Today will see the second Australian soldier awarded the VC for actions in Afghanistan. Good onya digger!!  

VC soldier took out Taliban insurgents - ABC News (Australian Broadcasting Corporation)
Second SAS Afghan Victoria Cross for heroic charge | The Australian


----------



## Florence (Jan 22, 2011)




----------



## vikingBerserker (Jan 22, 2011)

Nice!


----------



## buffnut453 (Jan 22, 2011)

Good on 'im!! Like Beharry, he's one of those rarest of men - those who get to collect their VC in person rather than having their next of kin receive it on their behalf.


----------



## RabidAlien (Jan 22, 2011)

Right on!


----------



## Aaron Brooks Wolters (Jan 23, 2011)




----------



## rochie (Jan 23, 2011)

just watching this on the news.
saying well done just doesnot seem enough


----------



## Wildcat (Jan 23, 2011)

Agreed Rochie, read Cpl Roberts-Smith's war record! 
Corporal Benjamin Roberts-Smith's citations | Herald Sun


----------



## Lucky13 (Jan 23, 2011)




----------



## pbfoot (Jan 23, 2011)

well done


----------



## Gnomey (Jan 23, 2011)

Right on!


----------



## Airframes (Jan 23, 2011)

Bl**dy great news! Well done!


----------



## Catch22 (Jan 23, 2011)




----------



## Sydhuey (Jan 23, 2011)

Good on him, Look at the size of the man 202 cm (6'7") a giant. 

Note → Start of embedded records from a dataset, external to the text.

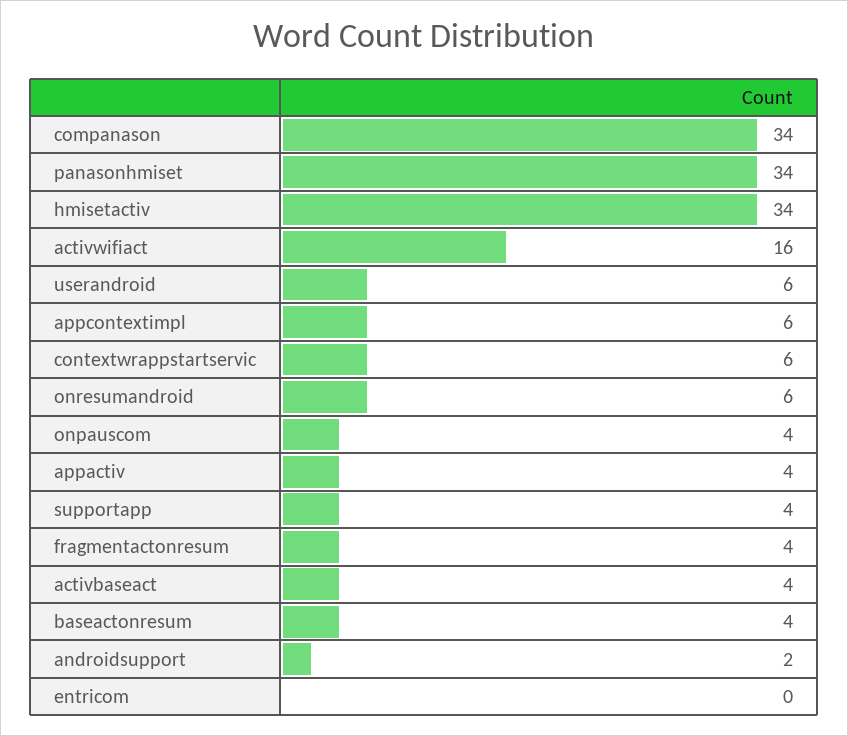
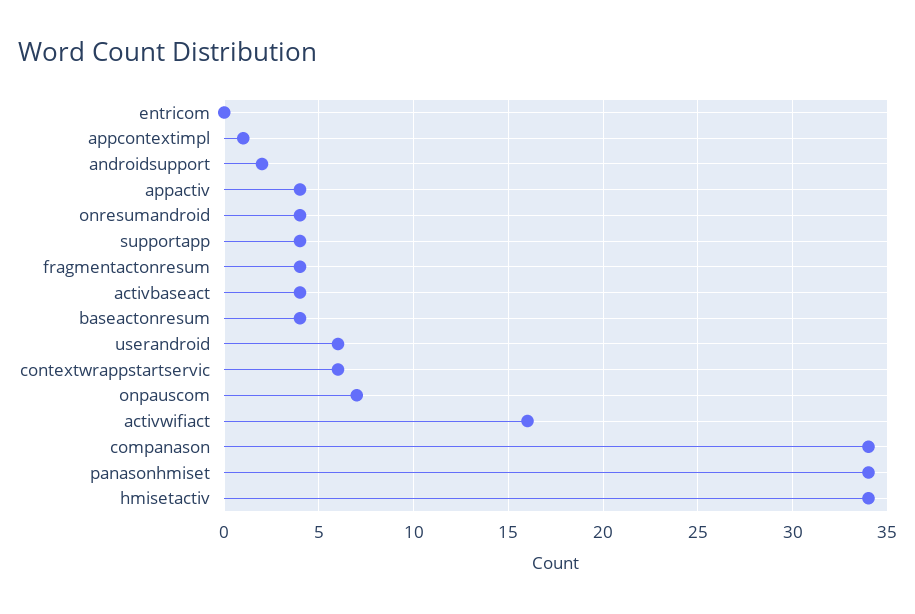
  {
    "companason": 34,
    "panasonhmiset": 34,
    "hmisetactiv": 34,
    "activwifiact": 16,
    "userandroid": 6,
-   "appcontextimpl": 6,
+   "appcontextimpl": 1,
    "contextwrappstartservic": 6,
-   "onresumandroid": 6,
+   "onresumandroid": 4,
-   "onpauscom": 4,
+   "onpauscom": 7,
    "appactiv": 4,
    "supportapp": 4,
    "fragmentactonresum": 4,
    "activbaseact": 4,
    "baseactonresum": 4,
    "androidsupport": 2,
    "entricom": 0
  }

I was reading an interesting article not long ago and the auther of was saying how top bravery awards like the MOH and VC were tending to be awarded more for bravery more in the field of saving comrades than combat exploits, the article had ratios of VC's and MOH's won in WW1 ,WW2, Korea thru Vietnam to Iraq and Afganistan and the ratios of combat exploits to saving comrades it was like 90% combat to 10% lifesaving in WW1 to todays figures with the two figures swapped, just shows how the western world has become more touchy feely and doesn't nessessarily want to put out and out combat warriors in the spotlight as much. 
not putting any award down all the winners deserve there medal without a doubt , just shows how percieved public attitudes change.


----------



## Matt308 (Jan 24, 2011)

Holyshit, what a badass! I'd buy him an evening of alcohol poisoning, if I knew where to find him. Well done. A modern day hero that I will teach my childrent to emulate.


----------



## Wayne Little (Jan 25, 2011)




----------



## v2 (Jan 29, 2011)




----------